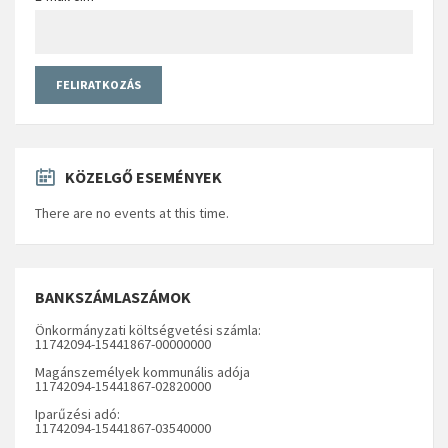
KÖZELGŐ ESEMÉNYEK
There are no events at this time.
BANKSZÁMLASZÁMOK
Önkormányzati költségvetési számla:
11742094-15441867-00000000
Magánszemélyek kommunális adója
11742094-15441867-02820000
Iparűzési adó:
11742094-15441867-03540000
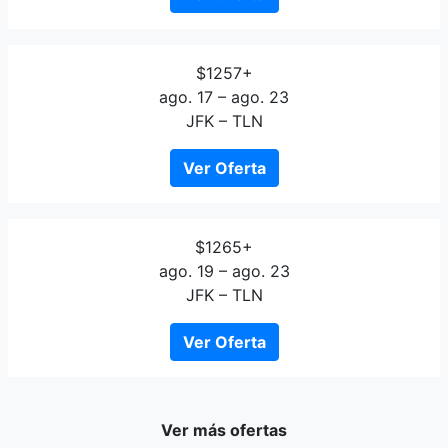
$1257+
ago. 17 – ago. 23
JFK – TLN
Ver Oferta
$1265+
ago. 19 – ago. 23
JFK – TLN
Ver Oferta
Ver más ofertas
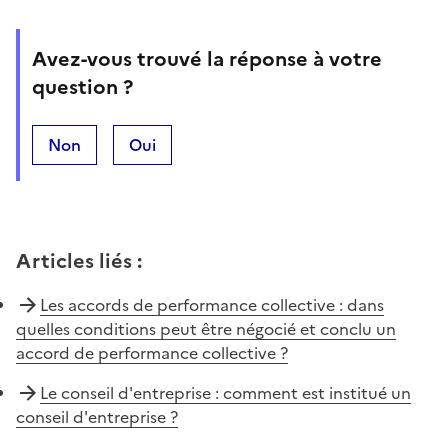
Avez-vous trouvé la réponse à votre
question ?
Non
Oui
Articles liés
:
Les accords de performance collective : dans
quelles conditions peut être négocié et conclu un
accord de performance collective ?
Le conseil d'entreprise : comment est institué un
conseil d'entreprise ?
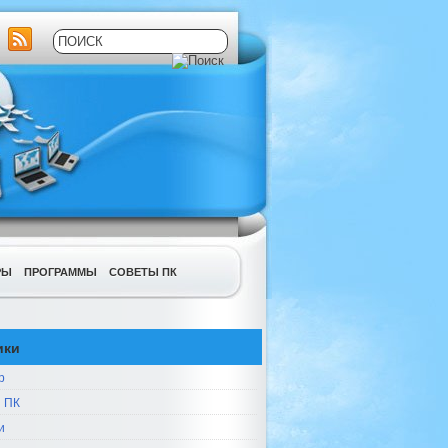
РЫ
ПРОГРАММЫ
СОВЕТЫ ПК
ики
р
 ПК
и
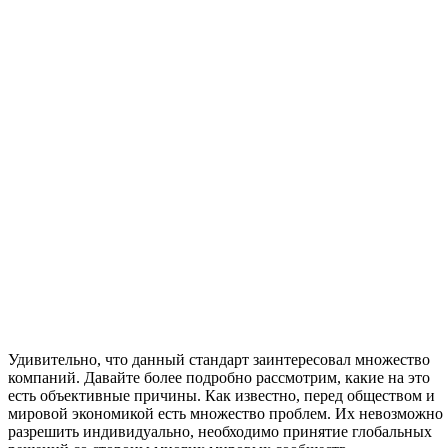
Удивительно, что данный стандарт заинтересовал множество
компаний. Давайте более подробно рассмотрим, какие на это
есть объективные причины. Как известно, перед обществом и
мировой экономикой есть множество проблем. Их невозможно
разрешить индивидуально, необходимо принятие глобальных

______

Rewrite the text of every row with "JFK" replaced by "EWR" and everything else unchanged. Leave the pictures out.

KÖZELGŐ ESEMÉNYEK
There are no events at this time.
BANKSZÁMLASZÁMOK
Önkormányzati költségvetési számla:
11742094-15441867-00000000
Magánszemélyek kommunális adója
11742094-15441867-02820000
Iparűzési adó:
11742094-15441867-03540000
$1257+
ago. 17 – ago. 23
EWR – TLN
Ver Oferta
$1265+
ago. 19 – ago. 23
EWR – TLN
Ver Oferta
Ver más ofertas
Avez-vous trouvé la réponse à votre
question ?
Non
Oui
Articles liés
:
Les accords de performance collective : dans
quelles conditions peut être négocié et conclu un
accord de performance collective ?
Le conseil d'entreprise : comment est institué un
conseil d'entreprise ?
РЫ
ПРОГРАММЫ
СОВЕТЫ ПК
ики
р
 ПК
и
Удивительно, что данный стандарт заинтересовал множество
компаний. Давайте более подробно рассмотрим, какие на это
есть объективные причины. Как известно, перед обществом и
мировой экономикой есть множество проблем. Их невозможно
разрешить индивидуально, необходимо принятие глобальных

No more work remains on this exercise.